Text passage:
▬▬▬

Retail Banking increased headline earnings by 25% to R1 796 million. Market
share increased in lending products, particularly in instalment finance and home
loans, whilst customer retention improved across all products. Growth of 18% in
non-interest revenue resulted mainly from point of representation fees and card-
based commission, while bancassurance income continued to improve its
contribution. A decrease in the provision for credit loss ratio from 1,27% to
1,24% was indicative of the improved book quality.
Wholesale Banking`s continued focus on optimising operations of core businesses
and strong growth in client driven trading income in SCMB helped increase its
contribution to group earnings from 35% to 40% in 2002. Headline earnings
increased by 36% to R2 102 million. All the major business units performed well
and balanced revenue growth was achieved across net interest income, fees and
commission income and trading income.

▬▬▬

Problems and tasks:
[A] In the banking results passage, what was Wholesale Banking's contribution to group earnings in 2002?
[B] Continue the banking results passage from where it stops.

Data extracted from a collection
▬▬▬

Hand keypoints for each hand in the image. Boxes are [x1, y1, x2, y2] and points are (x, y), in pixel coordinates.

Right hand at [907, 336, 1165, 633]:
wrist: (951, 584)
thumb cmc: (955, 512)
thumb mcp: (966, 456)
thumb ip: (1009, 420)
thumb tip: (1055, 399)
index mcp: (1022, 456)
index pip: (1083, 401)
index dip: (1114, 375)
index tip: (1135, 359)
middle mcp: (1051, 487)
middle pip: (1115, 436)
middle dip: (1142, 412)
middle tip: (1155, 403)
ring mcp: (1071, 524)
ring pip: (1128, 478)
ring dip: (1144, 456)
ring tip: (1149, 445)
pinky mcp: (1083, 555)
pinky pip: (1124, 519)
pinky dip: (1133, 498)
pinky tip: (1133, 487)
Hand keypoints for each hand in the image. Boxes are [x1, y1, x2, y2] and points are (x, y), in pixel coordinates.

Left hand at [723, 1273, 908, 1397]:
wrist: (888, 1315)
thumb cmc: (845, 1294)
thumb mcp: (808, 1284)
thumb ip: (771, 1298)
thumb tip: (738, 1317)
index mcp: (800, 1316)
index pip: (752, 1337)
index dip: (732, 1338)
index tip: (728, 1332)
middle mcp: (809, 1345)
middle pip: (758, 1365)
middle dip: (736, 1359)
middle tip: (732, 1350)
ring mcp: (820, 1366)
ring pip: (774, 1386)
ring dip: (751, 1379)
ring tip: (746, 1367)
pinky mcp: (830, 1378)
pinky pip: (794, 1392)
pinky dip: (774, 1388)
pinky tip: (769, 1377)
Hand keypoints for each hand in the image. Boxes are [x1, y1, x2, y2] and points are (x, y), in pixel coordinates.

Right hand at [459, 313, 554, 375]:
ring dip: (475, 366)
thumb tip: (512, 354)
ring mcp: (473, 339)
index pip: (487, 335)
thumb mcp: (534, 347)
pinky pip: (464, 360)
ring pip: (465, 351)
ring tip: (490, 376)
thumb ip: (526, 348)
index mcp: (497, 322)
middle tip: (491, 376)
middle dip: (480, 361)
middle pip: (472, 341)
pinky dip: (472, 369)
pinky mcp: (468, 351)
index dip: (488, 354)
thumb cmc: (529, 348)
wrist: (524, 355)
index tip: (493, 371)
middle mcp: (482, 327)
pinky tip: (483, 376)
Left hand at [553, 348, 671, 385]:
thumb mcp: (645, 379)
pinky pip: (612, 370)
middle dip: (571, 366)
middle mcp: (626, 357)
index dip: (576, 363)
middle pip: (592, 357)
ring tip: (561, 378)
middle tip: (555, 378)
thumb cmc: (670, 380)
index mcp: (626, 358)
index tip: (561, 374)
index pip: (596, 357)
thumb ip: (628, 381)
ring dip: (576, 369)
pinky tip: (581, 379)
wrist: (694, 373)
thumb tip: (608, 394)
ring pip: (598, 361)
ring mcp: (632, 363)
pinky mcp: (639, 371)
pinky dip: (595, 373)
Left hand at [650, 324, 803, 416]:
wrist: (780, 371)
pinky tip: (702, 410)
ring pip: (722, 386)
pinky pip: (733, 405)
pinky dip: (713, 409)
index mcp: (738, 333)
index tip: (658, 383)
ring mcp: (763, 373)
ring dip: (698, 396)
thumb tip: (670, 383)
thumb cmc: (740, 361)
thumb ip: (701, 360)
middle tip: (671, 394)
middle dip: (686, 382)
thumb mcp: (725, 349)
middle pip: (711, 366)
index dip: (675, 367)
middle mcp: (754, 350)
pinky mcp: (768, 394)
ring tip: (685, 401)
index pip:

▬▬▬

Outputs for the tasks:
[A] It rose to 40% in 2002, up from 35%.

[B]
Provisions for credit losses increased by 9% over the previous year, mainly due
to general provisions, but remained constant as a percentage of average
advances.
International Operations (changes reflected in pound sterling terms) reflected a
decline of 48% in headline earnings as a consequence of the difficult trading
conditions. Net interest income was 14% higher, with margins decreasing due to
the shift in focus away from growth towards limiting risk as market conditions
deteriorated. The results were impacted by an increase in the provision for
credit losses of 107% and although no significant defaults have occurred,
provisions have been raised against appropriate credit risk criteria. Staff
costs increased by 15% due to higher staff numbers to ensure that expansion is
properly managed. Trading income increased by 5%.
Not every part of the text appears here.